Erotic Romance for Women
Julia Ann Charpentier
Writing about sex for the sake of sex is a literary art form attempted by many but mastered by few, as editor Rachel Kramer Bussel demonstrates in her latest erotic anthology. Obsessed is an unconventional collection of nineteen short stories for women by some of the best writers in the genre.
Overall, these stories explore sexual situations and describe intimate encounters, rather than place explicit scenes in a plot propelled by external factors and emotional involvement. This is not to say the book’s content is poor, since it achieves its purpose. The authors tend to pursue male-oriented fantasy from the viewpoint of a female protagonist, subtly transferring his craving for lust and adventure onto her, often to the point of indulgence. Not that the women in these contrived pieces do not receive pleasure in return—they certainly do; yet this fiction often veers into staged scenarios that exhibit a male, rather than female, recreational pursuit.

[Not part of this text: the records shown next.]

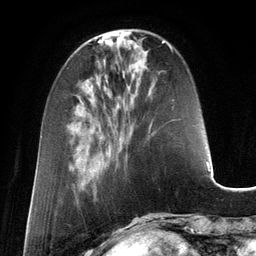
Breast MRI (dynamic contrast-enhanced), one axial slice. Slice 43 of 134 in the series (ordered by position). Cropped to one breast. Dynamic contrast-enhanced series, time point 2 of 6 at this slice position (early post-contrast). 3 T. TE 2.8 ms, TR 6.9 ms. 1.2 mm slice thickness. 256 × 256 image matrix, field of view 190 × 190 mm. Female patient.
Outlined on this slice (semi-automatically segmented with operator editing):
- enhancing-tissue mask used for the functional tumour volume (all voxels passing the contrast-enhancement thresholds inside the analysis volume; usually the tumour): bounding box (x1, y1, x2, y2) in pixels: (150, 44, 172, 127)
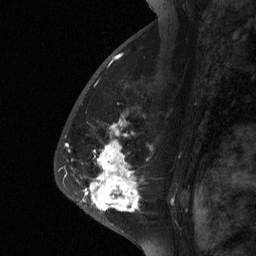
Breast MRI (dynamic contrast-enhanced), one sagittal slice. Slice 42 of 64 in the series (ordered by position). Dynamic contrast-enhanced study with each time point stored as its own series, time point 2 of 3 at this slice position (early post-contrast, ordered by acquisition time). 1.5 T. TE 4.8 ms, TR 27 ms. 2 mm slice thickness. 256 × 256 image matrix. Female patient, age 56 years. Case-level facts recorded for this patient, not image findings: setting: breast cancer imaged before/during neoadjuvant chemotherapy; receptor status: HER2-positive.
Annotated regions visible in this slice (semi-automatic segmentation, software-assisted and operator-edited):
- analysis volume of interest (the breast-tissue region the enhancement analysis was run in; not a lesion): bounding box (x1, y1, x2, y2) in pixels: (72, 104, 182, 229)
- tumour enhancement mask (voxels above the 90 % enhancement threshold inside the analysis volume of interest): (82, 124, 139, 212)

Within this collection, however, are also trademark descriptions straight from a romance novel. In “Raindrops and Rooftops,” by British author Elizabeth Coldwell, the sweetness of this scene could have easily come from a classic movie: “And it was romantic, crazily so, to be standing on a New York rooftop in the rain, sharing kisses with a man I’d only just met. My hands roved down his body, feeling the muscles beneath the designer clothing. His mouth worked its way along my neck and into the hollow of my throat as I sagged against him …”
While most of these stories shy away from sadomasochistic activity, a few incorporate mischievous spanking, harmless sex toys, and fixations on strange objects, such as a hook. Ethical boundaries, if violated at all, are crossed in a consensual manner. Certain situations elicit laughter more than arousal.
In “One Night in Paris” by Kayla Perrin, an executive assistant infatuated with her boss flies from Dallas to meet him at a French hotel: “There’s a tall, attractive bald man working at the front desk who has glanced my way several times since I’ve been sitting in the lobby. I first noticed him checking me out when I arrived at the hotel and got my keys to Aaron’s suite. I’m sure he was surprised to see me come back downstairs a short while after check-in, dressed in my shiny red boots and black leather coat.”
The book’s overall theme is obsession and the ways a fixation can be expressed. Heroines range from naïve to savvy, single or married. Certain stories display an unfortunate excess, which is typical of erotica; maneuvers and manipulation override spontaneity in some scenes.
Rachel Kramer Bussel is a prolific author, editor, and blogger based in New York City. Her work has appeared in over one hundred anthologies, and she has edited over thirty books of erotica. She is the senior editor at Penthouse Variation.
Bussel’s unusual selections and meticulous editing are to be commended, yet that elusive mark of quality remains subjective.